4 Ibid., Oct., 1868, p. 333.
5 Würzbr. Verh., N. F., v., 1874, quoted by Forchheimer in Supplement to Ziemssen's Cyclopedia, W. T., 1881, p. 102.
Braidwood and Vacher,6 as the result of a number of experiments, believed that they had sufficient evidence for concluding that the most active mode of the transmission of measles was through the breath, and accordingly instituted a series of experiments by carefully examining the breath of children in the acute stage of the disease.7 With this object in view they coated over with glycerine the inside of several clean glass tubes of a diameter of a half to three-quarters of an inch. As soon as the nature of the eruption was manifest the patient was required to breathe through one or more of the tubes, and so on each day till the eruption had faded. Upon examination of the glycerine with an one-eighth objective every specimen showed numerous sparkling bodies, something like those found in vaccine, but larger. Some were spherical; others were elongated, with sharpened ends. They were most abundant during the first and second days of the eruption. Healthy children and patients suffering from typhoid and scarlet fevers were made to imitate these experiments, but no such bodies were to be seen in their specimens. They conclude from these observations that the small spherical elements discovered in the breath are perhaps the active agents in the propagation of measles. Upon post-mortem of patients who had died of rubeola these germs were found in the lungs and liver, and, particularly, close to the walls of the capillaries. They believe that the "lungs are the favorite breeding-ground of the contagium."
6 Brit. Med. Jour., Jan. 21, 1882.
7 Several years ago Ransome of Manchester obtained particles from the breath of two persons suffering from measles (Squire).
That inoculation of morbillous blood may convey the disease was first demonstrated by Home in 1757, which experiments were verified by Speranza in 1822 and by Katona in 1842. The inoculations of the latter are especially noteworthy, as they numbered more than a thousand. No person inoculated by him died, and only 7 per cent. of the inoculations failed. On the other hand, inoculations made by Mayr gave negative results. It is stated that Monro and Locke communicated measles by inoculating with the tears and saliva. Attempts of the same kind were fruitlessly made in Philadelphia in 1801, although the blood, the tears, the nasal and bronchial mucus, and the exfoliated lamellæ of the epidermis were successively employed in the trials.8
8 Rayer, Diseases of the Skin, Phila., 1845.
Mayr has shown that the nasal mucus is capable upon inoculation of propagating the disease. He performed the experiment upon two healthy children living at a distance from each other, at a time when the disease had ceased to be epidemic. Some nasal mucus taken from the patient during the stadium flavitionis, and kept fluid in a glass tube, was the same day placed upon the mucous membrane of each of these children. In one of them the first symptom of sneezing occurred after eight days, in the other at the expiration of nine days. Febrile symptoms set in two days later. In each child the rash appeared on the thirteenth day after infection. The inoculated disease was mild and regular in its course.

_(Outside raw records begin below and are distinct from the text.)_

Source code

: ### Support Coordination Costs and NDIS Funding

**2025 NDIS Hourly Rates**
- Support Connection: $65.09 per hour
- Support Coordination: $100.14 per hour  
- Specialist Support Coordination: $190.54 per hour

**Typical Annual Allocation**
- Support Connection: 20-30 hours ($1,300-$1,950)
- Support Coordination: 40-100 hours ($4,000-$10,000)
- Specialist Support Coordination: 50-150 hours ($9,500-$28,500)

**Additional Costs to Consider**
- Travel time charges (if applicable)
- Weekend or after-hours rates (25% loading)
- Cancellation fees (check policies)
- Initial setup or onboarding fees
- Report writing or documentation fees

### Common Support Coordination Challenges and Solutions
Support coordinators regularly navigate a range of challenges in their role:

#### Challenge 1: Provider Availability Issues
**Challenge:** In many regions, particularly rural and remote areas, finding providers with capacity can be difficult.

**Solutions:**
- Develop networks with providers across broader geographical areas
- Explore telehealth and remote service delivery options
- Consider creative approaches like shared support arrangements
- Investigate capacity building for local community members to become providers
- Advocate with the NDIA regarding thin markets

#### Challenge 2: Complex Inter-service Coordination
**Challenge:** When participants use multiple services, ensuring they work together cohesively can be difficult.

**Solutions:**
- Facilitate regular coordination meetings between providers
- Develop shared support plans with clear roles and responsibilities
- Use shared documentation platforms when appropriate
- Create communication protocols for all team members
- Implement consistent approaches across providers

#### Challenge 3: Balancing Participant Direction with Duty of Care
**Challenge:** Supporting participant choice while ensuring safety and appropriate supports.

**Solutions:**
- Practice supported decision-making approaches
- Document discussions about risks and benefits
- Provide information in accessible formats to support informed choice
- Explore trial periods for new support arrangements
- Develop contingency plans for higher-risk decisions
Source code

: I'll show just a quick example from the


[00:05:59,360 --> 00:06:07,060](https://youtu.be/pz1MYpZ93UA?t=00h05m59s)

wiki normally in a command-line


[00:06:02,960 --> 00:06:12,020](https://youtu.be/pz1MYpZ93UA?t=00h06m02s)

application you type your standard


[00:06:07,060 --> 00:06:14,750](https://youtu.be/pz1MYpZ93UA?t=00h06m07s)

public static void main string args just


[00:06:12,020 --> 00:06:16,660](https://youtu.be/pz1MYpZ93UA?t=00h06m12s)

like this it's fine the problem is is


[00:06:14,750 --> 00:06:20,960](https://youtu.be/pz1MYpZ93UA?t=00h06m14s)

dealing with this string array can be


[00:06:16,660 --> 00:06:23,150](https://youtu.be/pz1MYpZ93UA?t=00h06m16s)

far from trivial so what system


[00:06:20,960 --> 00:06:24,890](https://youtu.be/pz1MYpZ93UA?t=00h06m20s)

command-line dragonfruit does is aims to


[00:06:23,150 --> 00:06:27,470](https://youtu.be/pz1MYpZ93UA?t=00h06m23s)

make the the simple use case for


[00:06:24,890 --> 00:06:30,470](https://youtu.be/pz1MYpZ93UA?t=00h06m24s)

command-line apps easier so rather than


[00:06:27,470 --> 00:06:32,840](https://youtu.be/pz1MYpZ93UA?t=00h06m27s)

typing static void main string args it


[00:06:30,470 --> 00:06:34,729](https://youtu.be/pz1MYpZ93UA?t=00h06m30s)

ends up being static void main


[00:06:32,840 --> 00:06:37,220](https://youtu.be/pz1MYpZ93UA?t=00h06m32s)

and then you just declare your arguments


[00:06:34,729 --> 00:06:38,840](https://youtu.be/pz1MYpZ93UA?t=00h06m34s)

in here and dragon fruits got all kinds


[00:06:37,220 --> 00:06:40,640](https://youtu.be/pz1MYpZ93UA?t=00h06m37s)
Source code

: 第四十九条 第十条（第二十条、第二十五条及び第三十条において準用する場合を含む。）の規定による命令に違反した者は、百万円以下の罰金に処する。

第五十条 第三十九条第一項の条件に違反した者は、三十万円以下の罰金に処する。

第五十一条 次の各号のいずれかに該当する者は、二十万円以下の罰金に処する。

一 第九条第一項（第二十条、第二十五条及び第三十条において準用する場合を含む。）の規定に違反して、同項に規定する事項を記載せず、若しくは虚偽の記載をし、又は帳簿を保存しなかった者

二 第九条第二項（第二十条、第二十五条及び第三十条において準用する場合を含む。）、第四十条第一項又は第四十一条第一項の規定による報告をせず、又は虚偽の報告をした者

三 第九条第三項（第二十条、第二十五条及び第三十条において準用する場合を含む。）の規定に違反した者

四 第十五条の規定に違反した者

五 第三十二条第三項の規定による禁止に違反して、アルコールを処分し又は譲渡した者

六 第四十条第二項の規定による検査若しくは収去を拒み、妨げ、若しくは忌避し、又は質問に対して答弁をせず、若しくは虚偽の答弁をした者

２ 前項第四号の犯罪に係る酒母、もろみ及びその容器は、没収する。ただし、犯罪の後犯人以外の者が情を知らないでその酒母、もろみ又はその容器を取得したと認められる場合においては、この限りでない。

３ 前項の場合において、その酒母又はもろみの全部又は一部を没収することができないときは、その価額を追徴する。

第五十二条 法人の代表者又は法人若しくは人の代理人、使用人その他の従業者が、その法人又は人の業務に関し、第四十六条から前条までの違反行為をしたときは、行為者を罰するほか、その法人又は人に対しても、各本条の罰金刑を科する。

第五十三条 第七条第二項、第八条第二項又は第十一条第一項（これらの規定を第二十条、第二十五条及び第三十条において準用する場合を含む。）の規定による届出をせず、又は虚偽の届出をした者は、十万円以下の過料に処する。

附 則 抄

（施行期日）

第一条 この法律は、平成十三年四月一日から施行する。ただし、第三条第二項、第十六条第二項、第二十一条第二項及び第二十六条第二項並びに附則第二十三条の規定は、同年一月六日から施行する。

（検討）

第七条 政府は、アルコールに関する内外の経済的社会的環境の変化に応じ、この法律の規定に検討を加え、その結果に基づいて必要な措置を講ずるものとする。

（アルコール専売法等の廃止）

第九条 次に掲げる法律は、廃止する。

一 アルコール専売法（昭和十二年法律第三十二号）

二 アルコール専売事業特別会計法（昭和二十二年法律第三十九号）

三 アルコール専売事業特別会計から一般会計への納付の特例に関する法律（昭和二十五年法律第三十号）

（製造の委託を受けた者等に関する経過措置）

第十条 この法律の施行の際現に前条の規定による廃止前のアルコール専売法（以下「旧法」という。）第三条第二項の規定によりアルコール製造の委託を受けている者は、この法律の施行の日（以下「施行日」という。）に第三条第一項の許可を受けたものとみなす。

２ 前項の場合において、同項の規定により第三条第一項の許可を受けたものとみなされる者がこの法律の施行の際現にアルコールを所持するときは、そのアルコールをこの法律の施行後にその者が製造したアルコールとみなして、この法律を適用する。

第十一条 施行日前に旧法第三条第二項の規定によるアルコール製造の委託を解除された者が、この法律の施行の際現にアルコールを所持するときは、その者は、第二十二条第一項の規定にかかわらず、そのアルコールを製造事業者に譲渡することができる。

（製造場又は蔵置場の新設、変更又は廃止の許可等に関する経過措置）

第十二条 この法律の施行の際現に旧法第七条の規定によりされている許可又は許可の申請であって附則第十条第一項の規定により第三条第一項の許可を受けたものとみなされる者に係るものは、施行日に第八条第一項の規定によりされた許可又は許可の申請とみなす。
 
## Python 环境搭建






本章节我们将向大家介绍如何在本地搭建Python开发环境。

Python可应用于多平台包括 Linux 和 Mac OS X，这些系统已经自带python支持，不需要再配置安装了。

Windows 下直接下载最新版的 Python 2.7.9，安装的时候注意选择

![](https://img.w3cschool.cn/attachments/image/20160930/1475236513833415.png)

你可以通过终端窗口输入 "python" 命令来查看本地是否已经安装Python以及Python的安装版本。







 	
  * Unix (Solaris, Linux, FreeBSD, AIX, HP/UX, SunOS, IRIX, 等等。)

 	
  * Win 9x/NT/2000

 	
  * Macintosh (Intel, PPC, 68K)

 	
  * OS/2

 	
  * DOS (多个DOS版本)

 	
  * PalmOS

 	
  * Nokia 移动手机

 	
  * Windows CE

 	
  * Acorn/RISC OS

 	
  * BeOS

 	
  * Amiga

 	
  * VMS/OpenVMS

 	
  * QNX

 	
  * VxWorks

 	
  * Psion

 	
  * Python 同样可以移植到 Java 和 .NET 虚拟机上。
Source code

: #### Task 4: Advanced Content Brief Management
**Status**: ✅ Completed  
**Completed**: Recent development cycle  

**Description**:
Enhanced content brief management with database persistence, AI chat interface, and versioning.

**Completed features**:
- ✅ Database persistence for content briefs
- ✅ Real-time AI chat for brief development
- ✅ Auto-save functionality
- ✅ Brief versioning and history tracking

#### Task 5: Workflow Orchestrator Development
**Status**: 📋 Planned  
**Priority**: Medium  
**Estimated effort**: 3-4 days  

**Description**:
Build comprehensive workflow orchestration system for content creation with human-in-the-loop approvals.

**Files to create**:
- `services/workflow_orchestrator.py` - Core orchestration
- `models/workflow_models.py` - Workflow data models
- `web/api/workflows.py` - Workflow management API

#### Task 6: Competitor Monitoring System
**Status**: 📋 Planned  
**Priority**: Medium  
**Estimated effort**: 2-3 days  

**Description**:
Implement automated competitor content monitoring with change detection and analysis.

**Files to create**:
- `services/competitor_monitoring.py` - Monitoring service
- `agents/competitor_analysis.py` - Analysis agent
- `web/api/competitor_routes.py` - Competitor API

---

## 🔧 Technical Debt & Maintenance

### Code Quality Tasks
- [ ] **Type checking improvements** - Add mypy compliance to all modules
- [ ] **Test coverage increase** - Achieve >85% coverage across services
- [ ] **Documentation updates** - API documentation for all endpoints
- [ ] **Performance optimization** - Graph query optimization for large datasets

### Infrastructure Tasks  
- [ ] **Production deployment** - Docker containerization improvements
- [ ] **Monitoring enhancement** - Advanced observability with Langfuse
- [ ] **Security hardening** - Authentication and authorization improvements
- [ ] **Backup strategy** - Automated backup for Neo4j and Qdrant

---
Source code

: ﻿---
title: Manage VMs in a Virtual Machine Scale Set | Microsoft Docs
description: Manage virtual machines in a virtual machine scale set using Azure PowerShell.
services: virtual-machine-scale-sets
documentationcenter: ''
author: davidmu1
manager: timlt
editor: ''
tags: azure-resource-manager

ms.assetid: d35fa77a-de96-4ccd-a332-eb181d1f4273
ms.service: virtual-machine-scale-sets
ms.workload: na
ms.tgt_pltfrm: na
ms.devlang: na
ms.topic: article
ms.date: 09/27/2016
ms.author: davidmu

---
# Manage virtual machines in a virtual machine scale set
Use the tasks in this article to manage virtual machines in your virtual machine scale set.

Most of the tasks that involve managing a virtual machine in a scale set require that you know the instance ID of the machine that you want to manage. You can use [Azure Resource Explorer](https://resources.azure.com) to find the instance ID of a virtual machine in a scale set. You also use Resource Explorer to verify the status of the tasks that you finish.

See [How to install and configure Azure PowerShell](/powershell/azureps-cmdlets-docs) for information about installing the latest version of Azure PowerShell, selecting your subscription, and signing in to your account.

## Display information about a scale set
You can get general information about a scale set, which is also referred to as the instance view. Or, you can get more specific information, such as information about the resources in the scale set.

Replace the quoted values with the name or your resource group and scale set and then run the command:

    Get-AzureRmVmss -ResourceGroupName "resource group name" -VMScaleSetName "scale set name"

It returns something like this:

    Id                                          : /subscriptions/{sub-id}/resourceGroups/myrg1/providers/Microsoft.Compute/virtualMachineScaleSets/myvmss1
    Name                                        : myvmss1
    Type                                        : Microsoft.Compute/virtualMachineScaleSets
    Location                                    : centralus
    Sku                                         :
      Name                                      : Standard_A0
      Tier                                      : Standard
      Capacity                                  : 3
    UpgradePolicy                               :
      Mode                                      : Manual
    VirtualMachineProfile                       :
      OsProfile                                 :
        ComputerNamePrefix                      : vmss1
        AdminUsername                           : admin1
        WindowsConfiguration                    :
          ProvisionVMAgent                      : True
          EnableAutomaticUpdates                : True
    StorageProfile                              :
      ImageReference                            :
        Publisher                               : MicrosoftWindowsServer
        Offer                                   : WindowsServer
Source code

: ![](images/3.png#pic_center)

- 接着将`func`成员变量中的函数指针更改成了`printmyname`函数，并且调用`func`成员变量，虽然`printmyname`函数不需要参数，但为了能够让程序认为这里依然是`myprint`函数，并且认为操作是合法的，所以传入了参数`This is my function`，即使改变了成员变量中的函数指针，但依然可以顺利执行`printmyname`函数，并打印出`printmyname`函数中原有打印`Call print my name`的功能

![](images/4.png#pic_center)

While it is perhaps true that the contagion of measles is not so tenacious as that of small-pox and scarlatina, it is a matter of observation that susceptible persons are liable to contract the disease, even if not directly exposed to its influence. There is incontestable evidence that it is conveyed by fomites—a fact well worth bearing in mind.
It is but just to say that so excellent an observer as Mayr taught that measles could not be conveyed by clothes, linen, etc. unless transferred immediately from one individual to another. Panum, however, showed that contagion could be carried many miles by an unaffected third person without losing its activity. Aitken9 has also pointed out the fact that children's clothes sent home in boxes from schools where the disease has raged communicated the disease, and that susceptible children who had slept in the same beds, in the same rooms, after they had been occupied by persons suffering from measles, have taken the malady. Squire observes that the contagium of measles, except in the catarrhal stage, is not far diffusible in the air, but clings to surfaces, and may be thus carried from place to place; on the other hand, children have been brought, while in full eruption, into a house among others, and nursed in a room apart, without any extension of the disease to the most susceptible.